**** Извлечённый текст

Эстетика монашеского жития и смысл христианской жизни, согласно канонической формуле православия, состоят во взыскании Святого Духа (Серафим Саровский). Дух-Утешитель и есть эстетическая ипостась Троицы, – на этом убеждении возросло русское богословие культуры. Фигурки ангелов – кто с книгой или свирелью в руках, которые до сих пор продаются на Пасху и Рождество в лавках католических монастырей и храмов, знаменуют этими атрибутами музыки, пения и письменности убеждение в том, что культура будет спасена. Инструментарий культурного зодчества освящен и благословлен самим фактом присутствия в райском пространстве.

********
**** Исходные записи

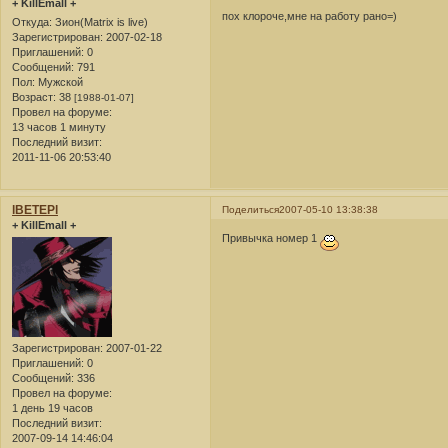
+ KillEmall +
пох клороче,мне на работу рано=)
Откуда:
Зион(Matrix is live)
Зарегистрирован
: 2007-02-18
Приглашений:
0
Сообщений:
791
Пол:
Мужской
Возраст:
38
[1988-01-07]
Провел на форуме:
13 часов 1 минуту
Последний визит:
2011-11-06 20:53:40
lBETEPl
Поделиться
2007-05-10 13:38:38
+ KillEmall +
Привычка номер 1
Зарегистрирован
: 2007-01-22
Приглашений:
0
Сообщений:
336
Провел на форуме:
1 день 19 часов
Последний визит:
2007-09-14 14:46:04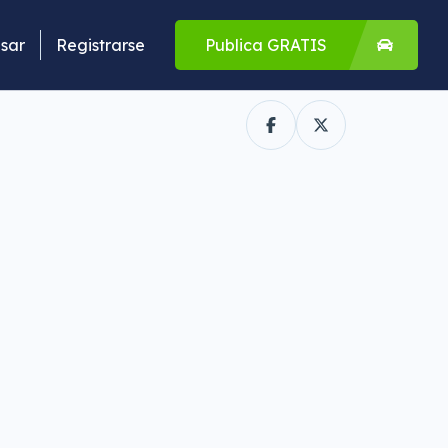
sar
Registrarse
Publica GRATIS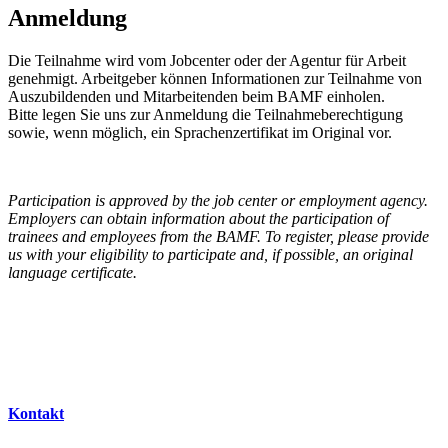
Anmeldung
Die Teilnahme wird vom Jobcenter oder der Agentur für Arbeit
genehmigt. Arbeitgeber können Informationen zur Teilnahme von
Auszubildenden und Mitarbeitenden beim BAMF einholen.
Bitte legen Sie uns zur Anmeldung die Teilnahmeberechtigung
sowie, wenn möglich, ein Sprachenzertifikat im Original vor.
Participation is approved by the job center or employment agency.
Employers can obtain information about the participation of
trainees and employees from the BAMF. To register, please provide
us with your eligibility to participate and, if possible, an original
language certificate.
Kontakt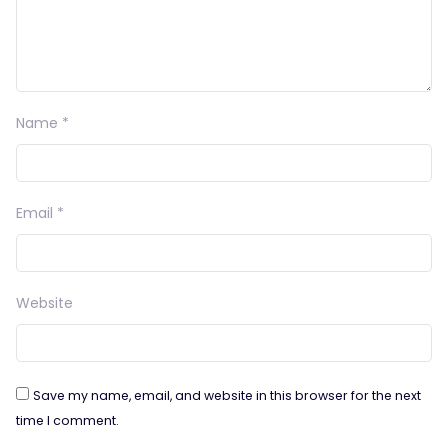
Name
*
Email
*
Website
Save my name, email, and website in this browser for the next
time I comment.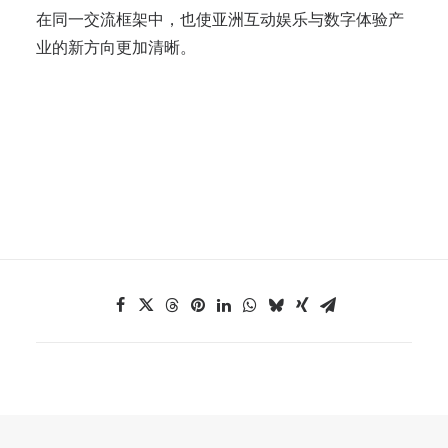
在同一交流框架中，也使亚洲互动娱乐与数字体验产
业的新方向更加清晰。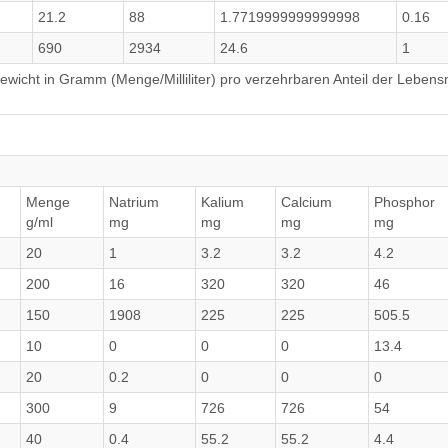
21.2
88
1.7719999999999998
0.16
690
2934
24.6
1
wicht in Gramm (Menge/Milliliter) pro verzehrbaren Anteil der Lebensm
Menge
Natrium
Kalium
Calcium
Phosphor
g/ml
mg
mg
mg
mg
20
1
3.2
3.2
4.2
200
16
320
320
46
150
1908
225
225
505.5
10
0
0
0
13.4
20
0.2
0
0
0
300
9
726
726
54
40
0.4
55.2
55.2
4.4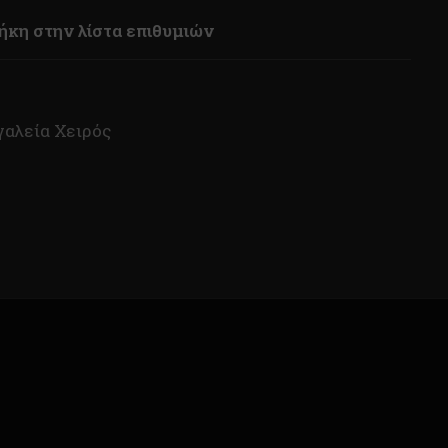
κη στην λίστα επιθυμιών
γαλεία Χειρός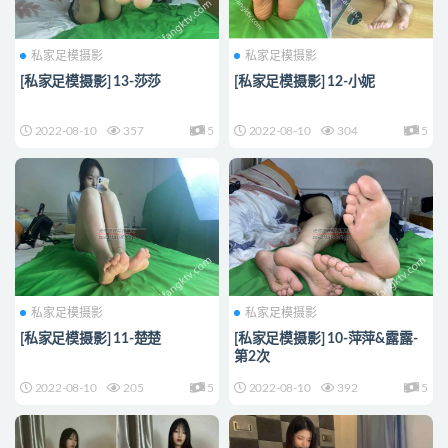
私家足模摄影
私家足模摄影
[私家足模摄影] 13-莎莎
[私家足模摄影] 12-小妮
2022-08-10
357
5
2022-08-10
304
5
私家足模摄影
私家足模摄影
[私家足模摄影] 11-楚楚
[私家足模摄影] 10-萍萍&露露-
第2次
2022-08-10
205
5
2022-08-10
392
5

********

Задания
a. Перечислите области культуры, которые, согласно фрагменту об эстетике монашеского жития, знаменуют атрибуты фигурок ангелов.
b. Перепишите из фрагмента об эстетике монашеского жития отрывок, начиная со слов «Эстетика монашеского жития» и заканчивая словами «в райском пространстве.».

Ответы
a. Музыка, пение и письменность.

b.
Эстетика монашеского жития и смысл христианской жизни, согласно канонической формуле православия, состоят во взыскании Святого Духа (Серафим Саровский). Дух-Утешитель и есть эстетическая ипостась Троицы, – на этом убеждении возросло русское богословие культуры. Фигурки ангелов – кто с книгой или свирелью в руках, которые до сих пор продаются на Пасху и Рождество в лавках католических монастырей и храмов, знаменуют этими атрибутами музыки, пения и письменности убеждение в том, что культура будет спасена. Инструментарий культурного зодчества освящен и благословлен самим фактом присутствия в райском пространстве.